__WHAT YOU SHOULD DO__. Copy the lines below back word for word, keeping every line unchanged.

## Start

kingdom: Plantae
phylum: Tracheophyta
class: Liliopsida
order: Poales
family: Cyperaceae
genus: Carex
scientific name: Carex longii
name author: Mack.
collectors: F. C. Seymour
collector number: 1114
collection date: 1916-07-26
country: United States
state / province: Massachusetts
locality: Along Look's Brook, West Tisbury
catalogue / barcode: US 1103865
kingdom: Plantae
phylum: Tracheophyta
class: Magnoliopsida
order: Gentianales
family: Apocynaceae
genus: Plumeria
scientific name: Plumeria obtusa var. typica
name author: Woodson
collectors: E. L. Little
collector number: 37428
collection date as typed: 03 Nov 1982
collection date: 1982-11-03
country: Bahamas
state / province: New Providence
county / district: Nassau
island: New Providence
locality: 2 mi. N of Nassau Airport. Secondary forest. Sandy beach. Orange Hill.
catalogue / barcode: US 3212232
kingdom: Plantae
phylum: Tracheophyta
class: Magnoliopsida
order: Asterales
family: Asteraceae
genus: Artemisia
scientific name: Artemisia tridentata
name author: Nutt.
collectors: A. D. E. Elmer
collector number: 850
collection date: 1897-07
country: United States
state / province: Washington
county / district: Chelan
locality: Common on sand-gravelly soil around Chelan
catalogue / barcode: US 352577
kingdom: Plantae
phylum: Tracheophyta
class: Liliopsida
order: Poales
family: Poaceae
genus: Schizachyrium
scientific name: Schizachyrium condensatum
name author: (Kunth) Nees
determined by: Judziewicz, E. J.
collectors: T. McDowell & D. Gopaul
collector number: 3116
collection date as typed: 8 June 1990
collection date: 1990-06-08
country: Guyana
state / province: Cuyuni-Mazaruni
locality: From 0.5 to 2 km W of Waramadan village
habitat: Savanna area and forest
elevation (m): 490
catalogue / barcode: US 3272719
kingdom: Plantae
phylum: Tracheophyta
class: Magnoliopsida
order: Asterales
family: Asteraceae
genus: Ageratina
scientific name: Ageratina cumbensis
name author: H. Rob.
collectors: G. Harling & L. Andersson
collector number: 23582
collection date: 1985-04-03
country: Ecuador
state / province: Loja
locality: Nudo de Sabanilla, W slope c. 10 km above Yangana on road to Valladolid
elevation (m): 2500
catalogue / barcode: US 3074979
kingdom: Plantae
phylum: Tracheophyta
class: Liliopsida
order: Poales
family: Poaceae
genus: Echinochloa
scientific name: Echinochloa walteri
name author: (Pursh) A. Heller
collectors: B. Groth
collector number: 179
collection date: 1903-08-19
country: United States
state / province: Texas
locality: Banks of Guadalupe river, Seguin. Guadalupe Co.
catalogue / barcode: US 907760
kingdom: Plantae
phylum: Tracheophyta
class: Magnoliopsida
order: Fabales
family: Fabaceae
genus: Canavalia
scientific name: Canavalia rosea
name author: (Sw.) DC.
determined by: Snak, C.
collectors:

## End

__THE ANSWER__.
kingdom: Plantae
phylum: Tracheophyta
class: Liliopsida
order: Poales
family: Cyperaceae
genus: Carex
scientific name: Carex longii
name author: Mack.
collectors: F. C. Seymour
collector number: 1114
collection date: 1916-07-26
country: United States
state / province: Massachusetts
locality: Along Look's Brook, West Tisbury
catalogue / barcode: US 1103865
kingdom: Plantae
phylum: Tracheophyta
class: Magnoliopsida
order: Gentianales
family: Apocynaceae
genus: Plumeria
scientific name: Plumeria obtusa var. typica
name author: Woodson
collectors: E. L. Little
collector number: 37428
collection date as typed: 03 Nov 1982
collection date: 1982-11-03
country: Bahamas
state / province: New Providence
county / district: Nassau
island: New Providence
locality: 2 mi. N of Nassau Airport. Secondary forest. Sandy beach. Orange Hill.
catalogue / barcode: US 3212232
kingdom: Plantae
phylum: Tracheophyta
class: Magnoliopsida
order: Asterales
family: Asteraceae
genus: Artemisia
scientific name: Artemisia tridentata
name author: Nutt.
collectors: A. D. E. Elmer
collector number: 850
collection date: 1897-07
country: United States
state / province: Washington
county / district: Chelan
locality: Common on sand-gravelly soil around Chelan
catalogue / barcode: US 352577
kingdom: Plantae
phylum: Tracheophyta
class: Liliopsida
order: Poales
family: Poaceae
genus: Schizachyrium
scientific name: Schizachyrium condensatum
name author: (Kunth) Nees
determined by: Judziewicz, E. J.
collectors: T. McDowell & D. Gopaul
collector number: 3116
collection date as typed: 8 June 1990
collection date: 1990-06-08
country: Guyana
state / province: Cuyuni-Mazaruni
locality: From 0.5 to 2 km W of Waramadan village
habitat: Savanna area and forest
elevation (m): 490
catalogue / barcode: US 3272719
kingdom: Plantae
phylum: Tracheophyta
class: Magnoliopsida
order: Asterales
family: Asteraceae
genus: Ageratina
scientific name: Ageratina cumbensis
name author: H. Rob.
collectors: G. Harling & L. Andersson
collector number: 23582
collection date: 1985-04-03
country: Ecuador
state / province: Loja
locality: Nudo de Sabanilla, W slope c. 10 km above Yangana on road to Valladolid
elevation (m): 2500
catalogue / barcode: US 3074979
kingdom: Plantae
phylum: Tracheophyta
class: Liliopsida
order: Poales
family: Poaceae
genus: Echinochloa
scientific name: Echinochloa walteri
name author: (Pursh) A. Heller
collectors: B. Groth
collector number: 179
collection date: 1903-08-19
country: United States
state / province: Texas
locality: Banks of Guadalupe river, Seguin. Guadalupe Co.
catalogue / barcode: US 907760
kingdom: Plantae
phylum: Tracheophyta
class: Magnoliopsida
order: Fabales
family: Fabaceae
genus: Canavalia
scientific name: Canavalia rosea
name author: (Sw.) DC.
determined by: Snak, C.
collectors:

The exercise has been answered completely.